Except that this is exactly what the lawyer is asking for: a special rule for teachers. The rest of us - probably including the lawyer himself - have no First Amendment "right" to continued employment with anybody. Most of us could get fired for expressing a constitutionally protected opinion that alienated our employers; this guy got fired simply for blogging, period. 

So why should the rule be any different for public school teachers? The easy answer is that public school teachers work for the government and the government, unlike a private employer, has to abide by the First Amendment. The not-so-easy - but more likely correct - answer is that this can't be right; governments make political hirings and firings all the time. This is because the First Amendment only requires viewpoint-neutrality when it comes to providing a forum where others can speak; it does not require such neutrality when the government itself is the one doing the speaking. Every time a public school teacher goes in front of a classroom, the government speaks. The only reason teachers cannot be fired for the same reasons that the rest of us can is that their union is strong and has managed to negotiate terms the rest of us can't (and probably shouldn't) get. 

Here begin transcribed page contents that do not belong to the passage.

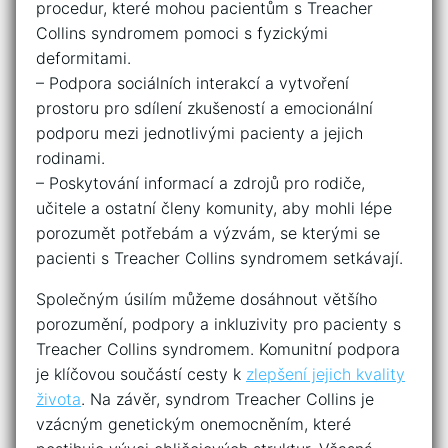
⁤procedur, které mohou pacientům s​ Treacher
Collins syndromem ⁣pomoci s fyzickými
deformitami.
– ​Podpora sociálních interakcí a⁣ vytvoření
prostoru‍ pro sdílení ⁤zkušeností a emocionální
podporu mezi ​jednotlivými pacienty a jejich
⁤rodinami.
– Poskytování informací a zdrojů pro ​rodiče,
učitele ⁢a ostatní členy komunity, aby ‍mohli lépe
‍porozumět potřebám ⁤a⁣ výzvám,⁢ se kterými se
pacienti s Treacher⁢ Collins syndromem⁤ setkávají.
Společným úsilím můžeme dosáhnout většího
porozumění, podpory a​ inkluzivity pro ⁣pacienty s
Treacher Collins syndromem.​ Komunitní podpora
je​ klíčovou ⁣součástí cesty​ k
zlepšení jejich kvality
života
.‌ Na závěr, syndrom Treacher Collins je
‍vzácným genetickým onemocněním, které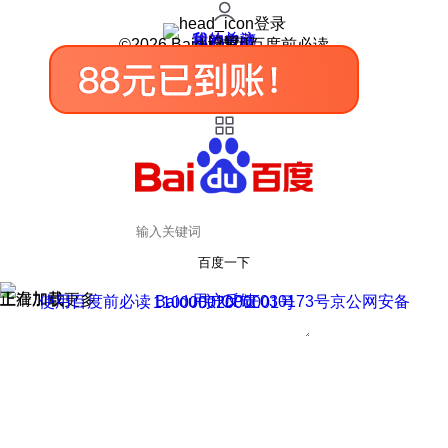
登录
我的关注
我的收藏
皮肤中心
用户反馈
设置
©2026 Baidu 使用百度前必读
百度一下
正在加载
上滑加载更多
用户反馈
使用百度前必读 Baidu 京ICP证030173号
京公网安备11000002000001号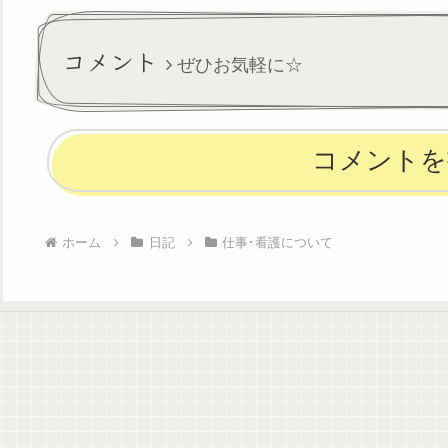
送れたと思う！やったね♪いつ
予定だったんです
も自信が持てない私だけど、
ル日勤となりまし
今日の申し送りは90点くら...
良で年次とった先輩
コメント
ぜひお気軽に☆
コメントを
ホーム
日記
仕事･看護について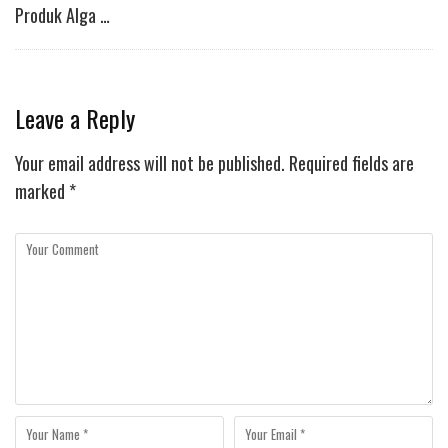
Produk Alga …
Leave a Reply
Your email address will not be published.
Required fields are
marked
*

To illustrate further why it's a bad idea to view this issue as a constitutional one, recall the discrepancies between the two accounts of what she said. Maybe Ms. Loeffelman merely stated that she personally disapproves of interracial marriages and worries that other people, not her, are likely to persecute their offspring, or maybe she said some incredibly inflammatory things, including a call for sterilization. If Ms. Loeffelman's situation is treated as an H.R. issue, that distinction could make all the difference. But it can't make any difference if the whole thing were reduced to the First Amendment, which provides just as much protection to a statement like "I support forced sterlizations of interracial couples" as it does to a more innocuous "I personally oppose interracial marriages, but who am I to judge?"